輝く金髪を揺らしつつ仁王立ちで一般庶民を睥睨するその姿は、相変わらず無駄に態度がでかいが、これも芸風だと見切ってしまえばそれ程気にならないので島津達も最近はさらっと受け流すようにしている。
渋谷区を攻略中の筈の彼女達『姫様のお茶会』が『東京防衛戦』の探索状況を気にするのにも勿論理由がある。
攻略中の新宿区ボスである死神マリスは、渋谷区のボスである死神スパイトと命を共有しており、同時に倒さないと残った側が相方を蘇生させてしまうことに起因する。
そう。『姫様のお茶会』が渋谷のスパイトを、そして『東京防衛戦』が新宿駅のマリスを撃破する手筈になっており、そのタイミングを計る為に新宿駅の探索状況を聞きに来たという訳だ。
ちなみに『東京防衛戦』が新宿担当になった理由は、単純にオペレーターが地図に強いかどうかで決めていた。渋谷側は駅前の判り易い場所にボスが居るので難解な迷宮を突破する必要が無いのである。
「明日の探索でボスルートを特定、明後日の土曜に死神を撃破。その予定で進めてる」
「わかったわ。それじゃあわたし達は明日オフ貰うことにするから、せいぜい頑張ることね」
「OK、そっちも普段激務だからゆっくり休め。あぁ、それから貸す約束だったカラオケセットも持ってきてるぞ」
島津が道具箱から大きな棚のような形状のカラオケ機器を取り出し、床にずしっと置くと、すぐさま釘屋が自分の道具箱に回収する。何事かと周囲が振り返る頃には全て受け渡しが終わっている、密売人もびっくりの早業であった。
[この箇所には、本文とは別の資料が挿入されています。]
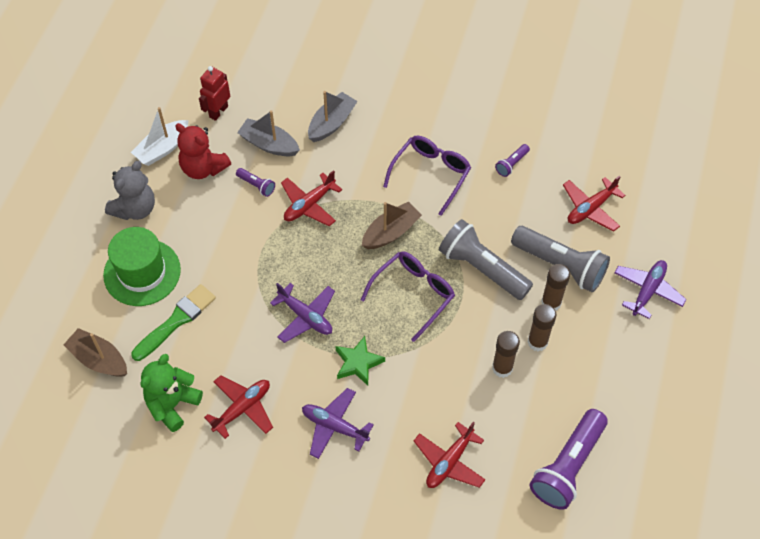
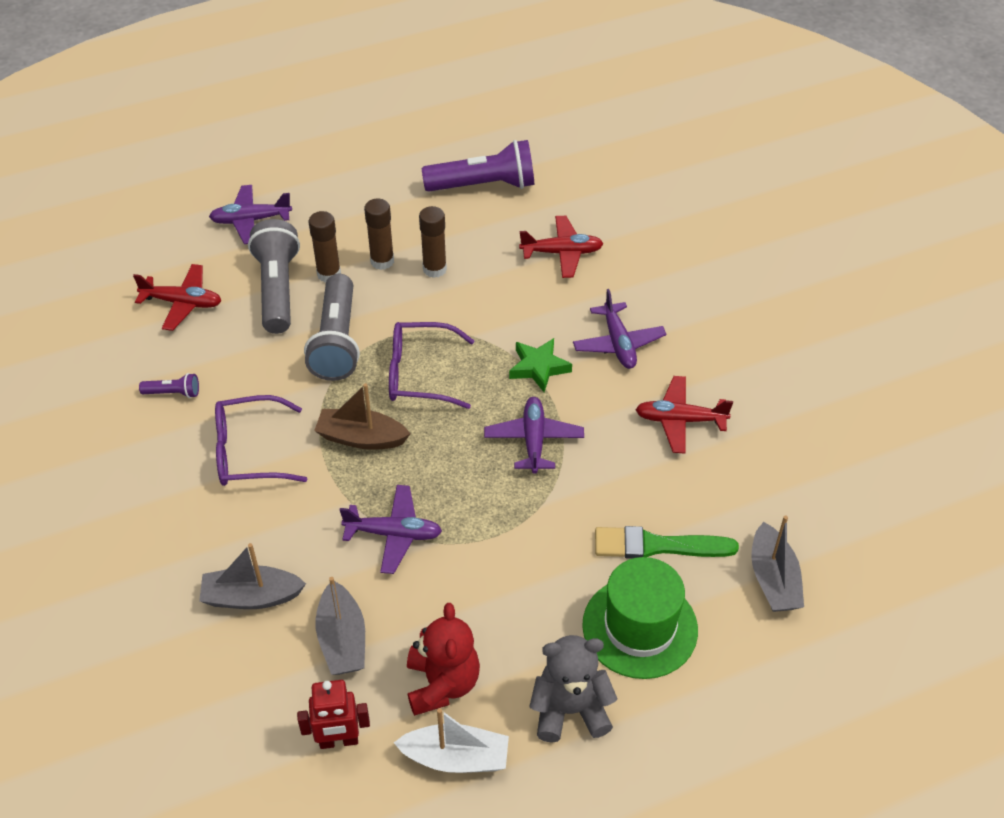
camera: 130 degrees left, 10 degrees down
(99, 359) = (773, 579): brown boat -> grey boat
(172, 404) = (740, 477): green teddy bear -> none
(256, 185) = (415, 606): purple flashlight -> none
(309, 204) = (393, 534): red plane -> purple plane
「ありがと。コレが無いと明日お休み取った意味が無いからね」
上機嫌で去っていく釘屋を見送り、山路が首を傾げつつ発言する。
「釘屋さん、少し丸くなったでしょうか……? いつもだったら『探索遅いわよ』とか『足引っ張るんじゃないわ』とか嫌味の一つも出てきそうなのに」
「……ん。彼女もリアルで新宿駅遭難経験者の筈だから、迂闊な事言うと藪蛇になる……」
神野の返答に「なるほど」と納得する山路。
「あれは毎日利用する地元民以外はちょっと無理よねー」
ここ数日の迷宮探査を思い出してか、悠里もお手上げと言った風に両手を挙げる。
「増改築でいつの間にか構造が変わってることも多いしな。実際、ゲーム時代の新宿駅と今週探索した結果のマップがかなり違ってた。今週中に決着をつけないと週明けにまた改築されて迷うってことになりかねない」
島津が語った恐ろしい未来予想図に一同の顔が嫌そうに歪んだ。冗談でなく新宿駅なら有り得ると思わせるところが尚更恐ろしい。
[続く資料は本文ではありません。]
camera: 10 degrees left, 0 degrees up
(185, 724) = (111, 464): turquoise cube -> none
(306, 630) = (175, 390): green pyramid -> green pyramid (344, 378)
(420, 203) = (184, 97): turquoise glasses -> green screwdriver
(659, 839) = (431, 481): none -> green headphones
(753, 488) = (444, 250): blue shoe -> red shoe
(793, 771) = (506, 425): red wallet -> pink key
「……暗黒の巨人対策に時間が必要なのもあるから、今週中に決着をつけよう」
神野の一言に他のメンバーも頷く。彼らが昭和の日本に転移してもうすぐ3週間になろうとしており、滞在可能な1ヶ月経過まで残り僅か10日強だ。
最強の敵である暗黒の巨人アロガントに対処するのに、情報収集や分析や作戦立案の時間も欲しい。そのためには渋谷と新宿にこれ以上手間を取られたくないのが皆の本音だった。
「まあ、来週の事は来週考えるとして。今は目の前の新宿駅攻略に集中しよう」
「はッ! タイミング合わせて斬りゃァ良いだけだろ? 楽勝じゃねェか」
「そのタイミング合わせが多分一番のハードルってことだ。一応手立ては考えてあるが、油断すると反対に死神の鎌で喉元を掻っ切られるぞ」
豪語する緒賀に、きっちりと釘を刺しておく島津であった。